N monkeys are invited to a party where they start dancing. They dance in a circular formation, very similar to a Gujarati Garba or a Drum Circle. The dance requires the monkeys to constantly change positions after every 1 second.

The change of position is not random & you, in the audience, observe a pattern. Monkeys are very disciplined & follow a specific pattern while dancing.

Consider N = 6, and an array monkeys = {3,6,5,4,1,2}.

This array (1-indexed) is the dancing pattern. The value at monkeys[i], indicates the new of position of the monkey who is standing at the ith position.
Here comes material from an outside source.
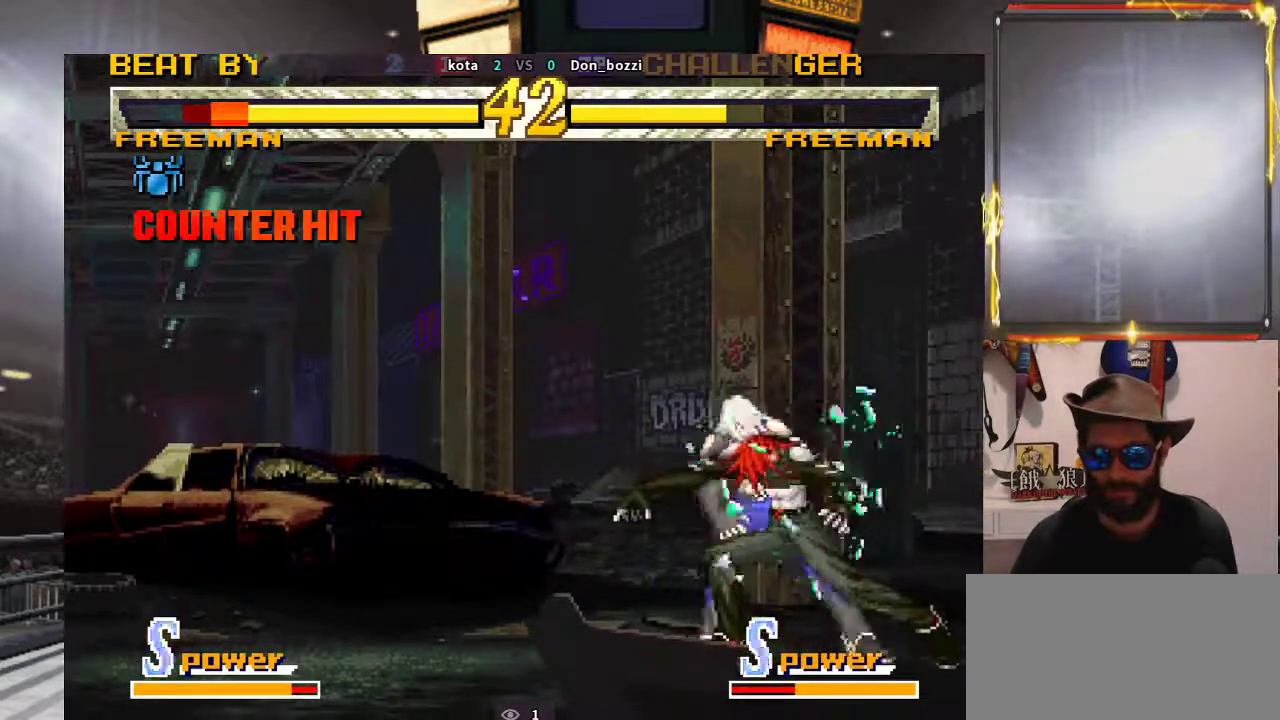
{"buttons": [], "left_stick": "center", "events": [[217, "left_stick", "left"], [267, "left_stick", "up-left"], [483, "left_stick", "center"]]}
Given N & the array monkeys[ ], find the time after which all monkeys are in the initial positions for the 1st time.

Constraints

1<=t<=10 (test cases)

1<=N<=10000 (Number of monkeys)

Input Format

First line contains single integer t, denoting the number of test cases.

Each test case is as follows -

Integer N denoting the number of monkeys.

Next line contains N integer denoting the dancing pattern array, monkeys[].

Output

t lines,

Each line must contain a single integer T, where T is the minimum number of seconds after which all the monkeys are in their initial position.

Timeout

1

Explanation
Example 1

Input

1

6

3 6 5 4 1 2

Output

6

Explanation

Consider N = 6, and an array monkeys = {3,6,5,4,1,2}.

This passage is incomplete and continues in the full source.